Job item
Omit the pictures, and output the rest of the entries exactly as written.

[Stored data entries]

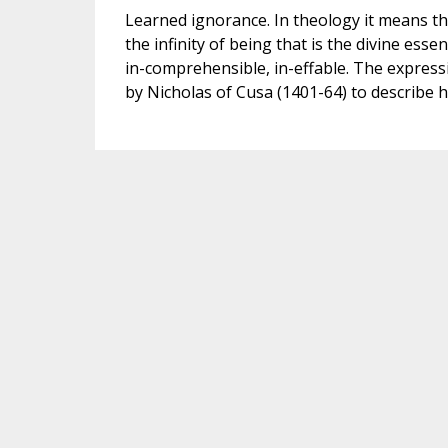
Learned ignorance. In theology it means th
the infinity of being that is the divine ess
in-comprehensible, in-effable. The expressio
by Nicholas of Cusa (1401-64) to describe h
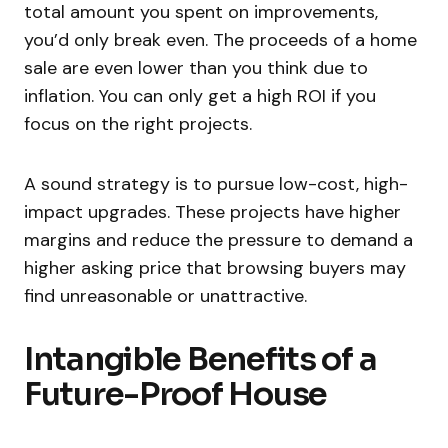
total amount you spent on improvements,
you’d only break even. The proceeds of a home
sale are even lower than you think due to
inflation. You can only get a high ROI if you
focus on the right projects.
A sound strategy is to pursue low-cost, high-
impact upgrades. These projects have higher
margins and reduce the pressure to demand a
higher asking price that browsing buyers may
find unreasonable or unattractive.
Intangible Benefits of a
Future-Proof House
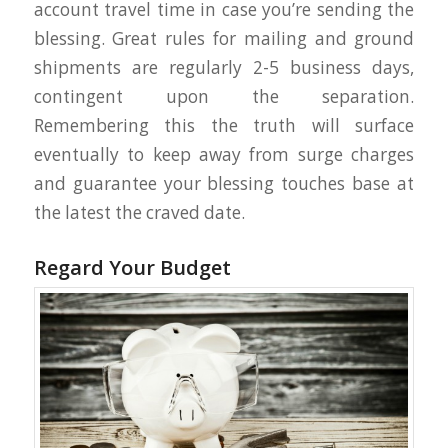
account travel time in case you’re sending the
blessing. Great rules for mailing and ground
shipments are regularly 2-5 business days,
contingent upon the separation.
Remembering this the truth will surface
eventually to keep away from surge charges
and guarantee your blessing touches base at
the latest the craved date.
Regard Your Budget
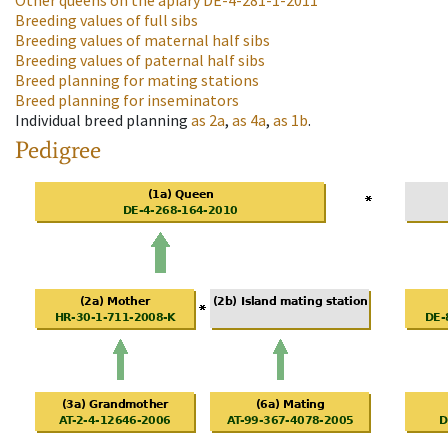
Other queens on the apiary
DE-4-281-1-2011
Breeding values of full sibs
Breeding values of maternal half sibs
Breeding values of paternal half sibs
Breed planning for mating stations
Breed planning for inseminators
Individual breed planning
as
2a
,
as
4a
,
as
1b
.
Pedigree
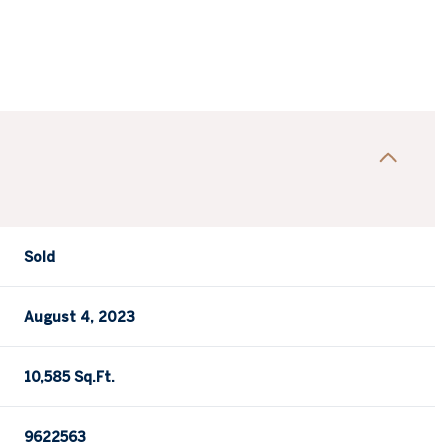
Sold
August 4, 2023
10,585 Sq.Ft.
9622563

Response for this exercise
Learned ignorance. In theology it means th
the infinity of being that is the divine ess
in-comprehensible, in-effable. The expressio
by Nicholas of Cusa (1401-64) to describe h
total amount you spent on improvements,
you’d only break even. The proceeds of a home
sale are even lower than you think due to
inflation. You can only get a high ROI if you
focus on the right projects.
A sound strategy is to pursue low-cost, high-
impact upgrades. These projects have higher
margins and reduce the pressure to demand a
higher asking price that browsing buyers may
find unreasonable or unattractive.
Intangible Benefits of a
Future-Proof House
account travel time in case you’re sending the
blessing. Great rules for mailing and ground
shipments are regularly 2-5 business days,
contingent upon the separation.
Remembering this the truth will surface
eventually to keep away from surge charges
and guarantee your blessing touches base at
the latest the craved date.
Regard Your Budget
Other queens on the apiary
DE-4-281-1-2011
Breeding values of full sibs
Breeding values of maternal half sibs
Breeding values of paternal half sibs
Breed planning for mating stations
Breed planning for inseminators
Individual breed planning
as
2a
,
as
4a
,
as
1b
.
Pedigree
Sold
August 4, 2023
10,585 Sq.Ft.
9622563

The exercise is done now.